It is now the evening of April 11, 2026.
Today, the PolyMarket arbitrage project officially launched its fund format. The codename is PathFinder, abbreviated as PF. It was also named PMA in its early stages.
Today, I discussed with C1 some insights I've gained from orchestrating AI during this period.
I believe the current performance of Agent Harness has actually reached a sweet spot: after a few interviews, the AI can produce fairly good results—not 100% accurate, but not completely off-track either.
If we continue to focus on improving Harness now, the accuracy of task completion might increase further, but the cost would become increasingly high.
My current workflow typically involves about 30 minutes of interviewing, followed by 1–2 hours of execution. Completing one round of work takes about 2 hours.
Upon reflection, I realized that I don't necessarily need to scrutinize the specifications so meticulously. This could save me a lot of time during interviews. Often, I can simply follow the AI's recommended direction with a series of "yes, yes, yes."
I can actually let the AI naturally develop these details instead of forcing them into it.
Why do I feel the need to review? It's still the fear of the AI going off track. My time is limited, and I can't afford a day of poor progress.
If every time I propose a direction, after a few minutes of "yes, yes, yes," and then a few more minutes later, everything is done, then there would be no need for me to review at all. In that case, it would be better to let the AI grow naturally.
Therefore, I believe that Harness is no longer the main issue. Iteration speed is now the primary problem. Given that AI tokens are still relatively cheap, economic cost is not a concern for now.
I think a project should start from its initial commit, growing linearly from the origin/main ref through continuous PRs.
An OpenCode session can start from any origin/main point. Based on the task context, it can create a new worktree, execute the task, run integration tests, submit a PR upon completion, resolve conflicts, merge into origin/main, and clean up the worktree.
This task is already being handled quite well.
We might as well treat this task as a basic unit of orchestration.
We need to break down tasks and establish dependency management, building a task graph where each task can be bound to an OpenCode session for execution.
Tasks can be conceptually categorized as non-blocking or blocking based on dependencies, though this classification is purely conceptual. We can never be 100% certain about the dependency relationship between two tasks.
In practice, all tasks can be executed in parallel, but some tasks are better executed after others are completed.

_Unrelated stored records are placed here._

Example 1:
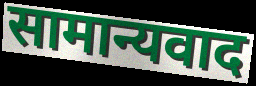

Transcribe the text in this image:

सामान्यवाद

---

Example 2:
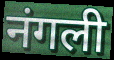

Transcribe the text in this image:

नंगली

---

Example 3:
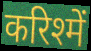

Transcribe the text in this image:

करिश्में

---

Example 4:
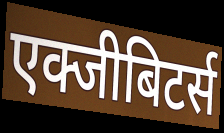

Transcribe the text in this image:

एक्जीबिटर्स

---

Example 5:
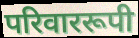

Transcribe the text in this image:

परिवाररूपी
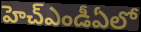
హెచ్ఎండీఏలో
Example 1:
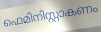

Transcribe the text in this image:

ഫെമിനിസ്റ്റാകണം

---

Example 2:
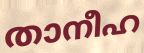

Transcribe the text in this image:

താനീഹ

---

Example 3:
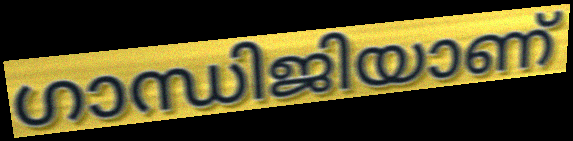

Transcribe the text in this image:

ഗാന്ധിജിയാണ്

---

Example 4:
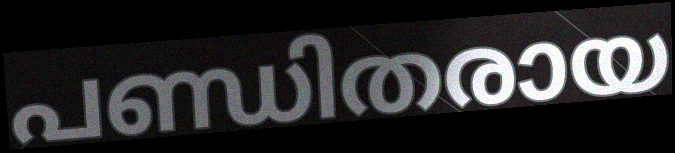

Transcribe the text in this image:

പണ്ഡിതരായ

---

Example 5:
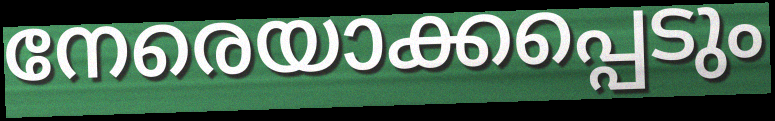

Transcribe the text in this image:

നേരെയാക്കപ്പെടും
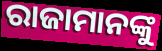
ରାଜାମାନଙ୍କୁ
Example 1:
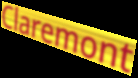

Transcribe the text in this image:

Claremont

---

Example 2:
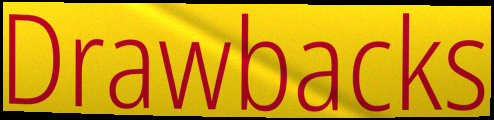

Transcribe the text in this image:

Drawbacks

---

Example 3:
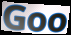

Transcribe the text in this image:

Goo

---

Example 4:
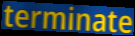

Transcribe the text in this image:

terminate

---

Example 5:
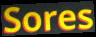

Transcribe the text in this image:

Sores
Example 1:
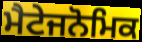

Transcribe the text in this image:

ਮੈਟੇਜਨੋਮਿਕ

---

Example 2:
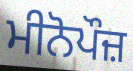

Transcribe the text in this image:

ਮੀਨੋਪੌਜ਼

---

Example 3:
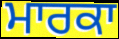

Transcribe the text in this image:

ਮਾਰਕਾ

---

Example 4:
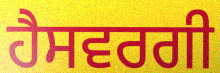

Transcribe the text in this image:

ਹੈਸਵਰਗੀ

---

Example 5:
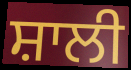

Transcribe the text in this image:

ਸ਼ਾਲੀ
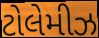
ટોલેમીઝ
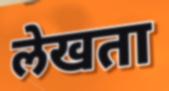
लेखता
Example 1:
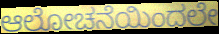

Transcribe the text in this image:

ಆಲೋಚನೆಯಿಂದಲೇ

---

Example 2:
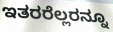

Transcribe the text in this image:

ಇತರರೆಲ್ಲರನ್ನೂ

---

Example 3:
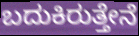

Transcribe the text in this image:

ಬದುಕಿರುತ್ತೇನೆ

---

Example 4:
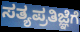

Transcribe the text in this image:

ಸತ್ಯಪ್ರತಿಜ್ಞೆಗೆ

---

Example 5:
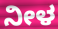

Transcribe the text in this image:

ನೀಳ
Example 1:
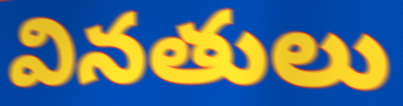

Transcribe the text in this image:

వినతులు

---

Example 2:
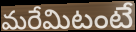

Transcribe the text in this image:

మరేమిటంటే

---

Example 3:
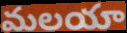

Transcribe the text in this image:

మలయా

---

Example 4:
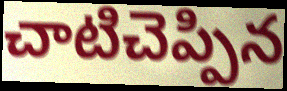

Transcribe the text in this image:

This judgment is also left to the AI (and thus won't be 100% accurate).
Even some tasks that appear to be blocked can actually be broken down into smaller subtasks for parallel execution. Some of these subtasks may be blocking, while others are non-blocking—all determined by the AI.
A typical example is a comprehensive feature development task involving frontend, backend, and interface design. It can be broken down into three subtasks: frontend development, backend development, and interface design. Frontend and backend development can proceed in parallel, but both depend on the completion of interface design. Therefore, interface design is a non-blocking task, while frontend and backend development are blocking tasks.
Another perspective is that incorrectly advancing a task that should be blocked is unacceptable in traditional scheduling but acceptable in AI scheduling. Just like a human, the AI can standby on that task, waiting for all dependent tasks to complete.
During task execution, the AI can also check whether the environment meets the execution conditions. If not, it can create a prerequisite task to modify the environment until the conditions are satisfied before proceeding.
Therefore, rather than topological sorting being the core of scheduling, it is merely a heuristic tool. If you have an unlimited number of AI tokens, you could fork countless worktrees, each busily spanning different tasks, and the AI would make its own judgments.